第6話 中間界の科学と社会
夜の暇な時間、ランプの光の下でミーヤに現世界の古今東西の面白い話や諸知識を解説した。
資料も持ってこず記憶だけでは漫談にならざるを得ない。
ミーヤは科学に興味があるがフリアーナはそうではなく、現世界の話にも興味を持たないそうだ。
インテルメディオの科学レベルは現世界の中世段階で発達が止まっていた。
文明を発展させる専門家である〝科学者〟や〝芸術家〟は、大昔はいたらしいが現在はいなかった。
鍛冶屋、大工など一部を除いてほぼ職業的専門家はいないようだった。
「じゃあ、医学の研究者もいないの?」
「そうよ。病気になったら役所に行くの。役人が医者になって昔のままのあまり効かない薬を出すだけよ」
そう聞いたときは背筋が寒くなった。
長寿者が少ないのはそのせいか。
種類は少ないが酒もあった。
庶民が飲むのは緩めの酒だがフリアーナの宮殿にはきつい酒があった。
軍隊は無く警察官も裁判所もごく少人数で頻繁に交替する。
そもそもここの住民たちは秘密を守らない。
女が多いせいかどうかは知らない。
聞いたことはすぐ誰かに話したくて我慢できないのだ。
嘘や陰謀を考える人間は多分いない。
寺子屋みたいなものはあるが、学校は無い。
現世界の常識では恐ろしいほど何もない社会だ。
「銀行って何? 金融って何?」
銀行も無かったのか。
しかし聞かれたおれも名前を知っているだけで、銀行の仕事の内実は知らなかった。
おれは文明の表面的成果を知っていただけだった。
大金を扱う大企業も無い。
個人は金が無くて困ることはないのか? それに対するすごい答えは国営の庶民金融だ。
困った庶民は誰でも無担保で国家に借金できる。
利息は取らないかわりに取り立ては厳しい。
狭い国だから隠れてもすぐ見つかる。
返せないなら強制労働だという。
債務を残して死んだら葬儀をしてもらえない。
現世界と違ってここは全体が小さく限られた空間なので現世界の科学技術や社会構造をそのままここに持ち込むと大きな軋轢が出ることは容易に想像できる。

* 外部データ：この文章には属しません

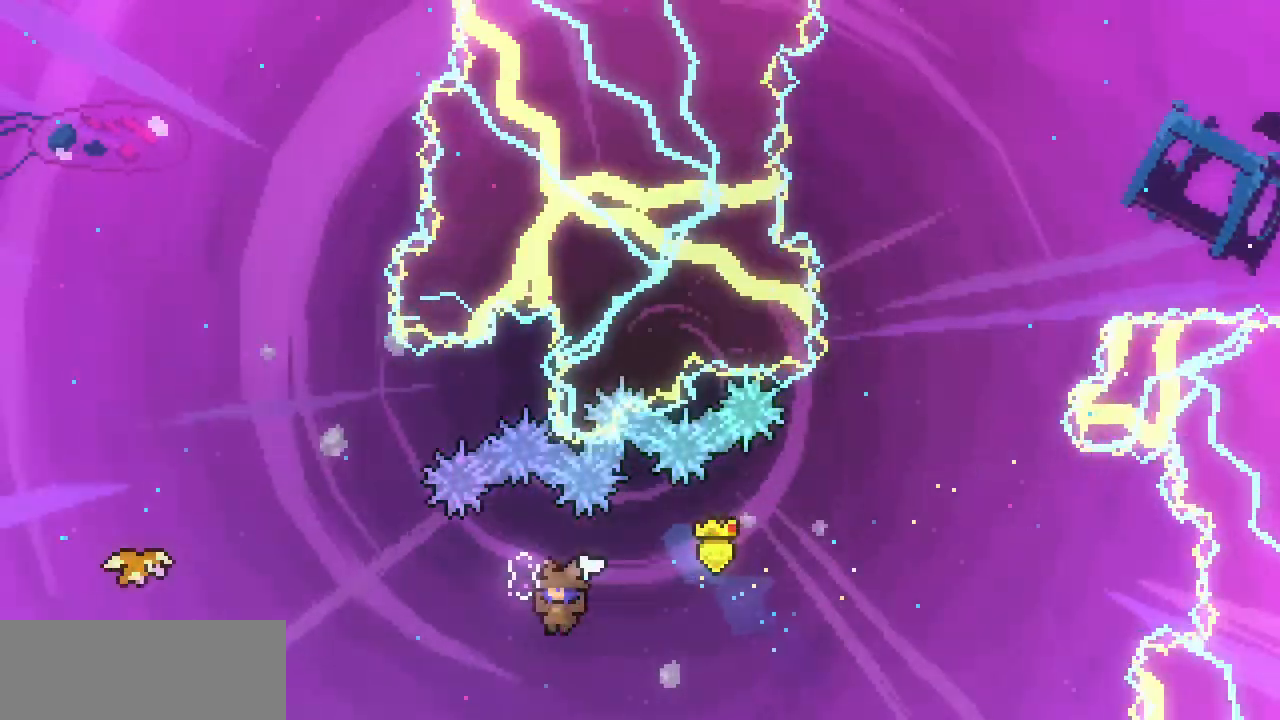
{"keys": ["left"], "events": [[133, "c", "down"], [300, "c", "up"], [467, "up", "up"]]}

地球では〝ちょっと悪い人〟くらいの人物でもここに銃を持って来たら大悪人になれる。
銃についてミーヤに話したところ
「まるで悪魔の道具ね。この世界に無くて本当によかった」
ここは現世界に比べると相当穏やかな社会だ。
狭い社会を安定的に維持するためには文明の発展を抑える必要があったからではないか。
ところで空で光を発して地上を照らしている物は何か、と聞くと誰もが分からないという。
フリアーナも統治者の仕事といって天体観測はしていたが原理を説明する天文学は無かった。
星もないからここの人々は天体に興味を持たない。
自分で天体を調べてみよう、と思って望遠鏡の自作を考えたがこの世界にはレンズが無い。
レンズの元になるガラスを作るには石英を溶かす超高温のるつぼが要る。
ガラス円盤を丸くなめらかに磨いてレンズにする熟練の研磨技術も要る。
機械を動かす発電機も要る。
到底自作は無理だ。
身ひとつで来たおれは望遠鏡ひとつ再現できなかった。
文明の伝搬には知識だけではだめで原材料、加工具、エネルギー源、人材など、必要な物すべてが揃っていなければならないようだ。
あらためて現代文明の積み重ねの深さを思った。
ここの宇宙構造は住人達の性格とは対照的に存外複雑で、いずれ不安定になるかもしれない。
銀河に見える、太陽がわりの光源だが後に恒星より小さいと思うようになった。
現世界では宇宙というものは知れば知るほど大きいのだが、ここでは他に天体が見当たらない。
体感では重力が小さいが、時間の進む速さの違いはわからない。
物理定数を現世界と比較するなんてどうすればいいのか見当も付かなかった。
何でも素直に聞き、大きな漆黒の瞳でおれをじっと見ているミーヤがとても可愛かった。
つい自分を偉く見せようとして、聞きかじり程度の知識で相対性理論を話してしまった。
素直な彼女は大いに興味を持ちおれをますます尊敬した。
しかし尊敬が愛に変わったかどうかは不明だった。
その後も時間についてよく話したがった。
時間の不可思議さを聞いた彼女はタイムトラベルして亡き両親に逢いたいと夢を語った。
彼女の両親はまだ幼かった一人娘の彼女を残して早くに亡くなっていた。